The Outsider: Russia in the Race for Artificial Intelligence
Julien Nocetti | Ifri | December 9
When analyzing the global state of play around artificial intelligence (AI), Russia so far looks like an “outsider” compared to the two technological leaders, the United States and China. Yet, like the European Union, Russia exhibits two apparently contradictory but fundamental trends: it is trying to reap the benefits of technological interdependence—digital, scientific, financial etc.—while also protecting its internal market and thereby achieving the “technological sovereignty” it so ardently desires. Russia’s state-led approach is compounded by the same problems that afflict Russia in the conventional digital sector: lack of investment, weak integration into international scientific and normative networks, political pressure on private companies, dependence on global technological value chains and brain drain. Might these factors lead us to underestimate Moscow’s potential in AI?
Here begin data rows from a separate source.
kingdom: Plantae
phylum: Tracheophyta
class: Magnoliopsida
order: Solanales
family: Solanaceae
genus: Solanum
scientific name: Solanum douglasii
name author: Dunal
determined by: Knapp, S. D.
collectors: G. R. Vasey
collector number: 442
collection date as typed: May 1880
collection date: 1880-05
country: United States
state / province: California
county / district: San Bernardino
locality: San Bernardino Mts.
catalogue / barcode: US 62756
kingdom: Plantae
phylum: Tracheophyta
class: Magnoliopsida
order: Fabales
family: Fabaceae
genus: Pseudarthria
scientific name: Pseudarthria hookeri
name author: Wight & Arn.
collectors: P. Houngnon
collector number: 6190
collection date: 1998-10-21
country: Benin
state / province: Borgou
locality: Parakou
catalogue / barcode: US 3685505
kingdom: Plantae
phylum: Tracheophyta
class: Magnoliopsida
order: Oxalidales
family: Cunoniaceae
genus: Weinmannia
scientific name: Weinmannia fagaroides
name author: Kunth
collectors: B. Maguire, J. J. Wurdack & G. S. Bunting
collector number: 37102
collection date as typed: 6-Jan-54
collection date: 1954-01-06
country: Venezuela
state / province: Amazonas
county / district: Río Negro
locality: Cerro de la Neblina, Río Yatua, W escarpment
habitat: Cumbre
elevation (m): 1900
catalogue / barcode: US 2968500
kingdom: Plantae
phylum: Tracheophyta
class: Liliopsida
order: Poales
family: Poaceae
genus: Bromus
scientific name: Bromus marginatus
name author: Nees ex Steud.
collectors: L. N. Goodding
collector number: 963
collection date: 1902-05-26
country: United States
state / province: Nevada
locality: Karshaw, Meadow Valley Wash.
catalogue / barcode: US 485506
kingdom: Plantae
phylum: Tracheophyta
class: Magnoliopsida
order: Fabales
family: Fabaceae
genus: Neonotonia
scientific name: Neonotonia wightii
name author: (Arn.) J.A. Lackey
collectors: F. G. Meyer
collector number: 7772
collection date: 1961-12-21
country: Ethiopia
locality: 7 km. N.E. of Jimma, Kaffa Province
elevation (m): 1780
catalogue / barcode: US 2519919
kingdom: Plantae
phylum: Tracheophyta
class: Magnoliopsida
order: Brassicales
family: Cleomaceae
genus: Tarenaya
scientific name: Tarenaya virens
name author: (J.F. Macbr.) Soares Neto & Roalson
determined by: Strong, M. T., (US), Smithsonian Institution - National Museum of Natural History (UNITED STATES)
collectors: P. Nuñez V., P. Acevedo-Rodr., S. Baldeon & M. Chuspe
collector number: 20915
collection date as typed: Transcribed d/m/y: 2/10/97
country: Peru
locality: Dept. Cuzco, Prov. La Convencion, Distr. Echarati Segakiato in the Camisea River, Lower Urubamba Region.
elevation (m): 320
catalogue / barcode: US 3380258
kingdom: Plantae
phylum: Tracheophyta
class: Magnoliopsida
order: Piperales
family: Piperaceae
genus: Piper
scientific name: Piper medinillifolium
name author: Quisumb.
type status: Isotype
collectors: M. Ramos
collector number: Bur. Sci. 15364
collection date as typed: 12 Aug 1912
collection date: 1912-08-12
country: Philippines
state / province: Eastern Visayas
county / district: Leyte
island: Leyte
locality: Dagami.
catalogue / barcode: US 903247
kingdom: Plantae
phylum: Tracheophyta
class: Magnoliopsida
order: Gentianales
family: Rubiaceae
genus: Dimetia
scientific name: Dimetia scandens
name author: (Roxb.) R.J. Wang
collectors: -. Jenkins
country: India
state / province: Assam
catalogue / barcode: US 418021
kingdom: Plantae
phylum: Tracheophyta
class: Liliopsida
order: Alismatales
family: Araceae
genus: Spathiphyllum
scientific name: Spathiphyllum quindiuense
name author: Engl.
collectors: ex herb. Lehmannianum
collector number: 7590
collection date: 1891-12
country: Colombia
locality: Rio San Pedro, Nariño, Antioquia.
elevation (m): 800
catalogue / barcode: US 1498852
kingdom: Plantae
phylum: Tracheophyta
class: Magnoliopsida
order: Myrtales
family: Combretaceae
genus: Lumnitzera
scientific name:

Antisemitism in the “Jewish NKVD” in Soviet Ukraine on the Eve of World War II 🔒
Lynne Viola | Holocaust and Genocide Studies | December 4
Following the German invasion of the USSR on June 22, 1941, murderous violence against local Jews broke out in many localities of the territories it had occupied in the wake of the 1939 Soviet-German Non-Aggression Pact. In particular, organizers demanded revenge for the recent Stalinist repressions and deportations. Participants claimed that the “Jewish Soviet state,” the “Jewish NKVD,” or local Jews had been responsible for those crimes. Even now, the legend of prewar Jewish responsibility figures in the dubious “double genocide” thesis animating nationalistic historiographies in Eastern Europe and its international diasporas. The following study counters that mythology, addressing the story of actual Jews in the NKVD at the end of the 1930s. It draws on the archives of the Ukrainian security services, especially records that document Stalin’s effort to divert blame for the recent Great Terror onto senior and mid-level officials. These sources suggest that antisemitism was in fact a potent force within the NKVD in Ukraine and elsewhere.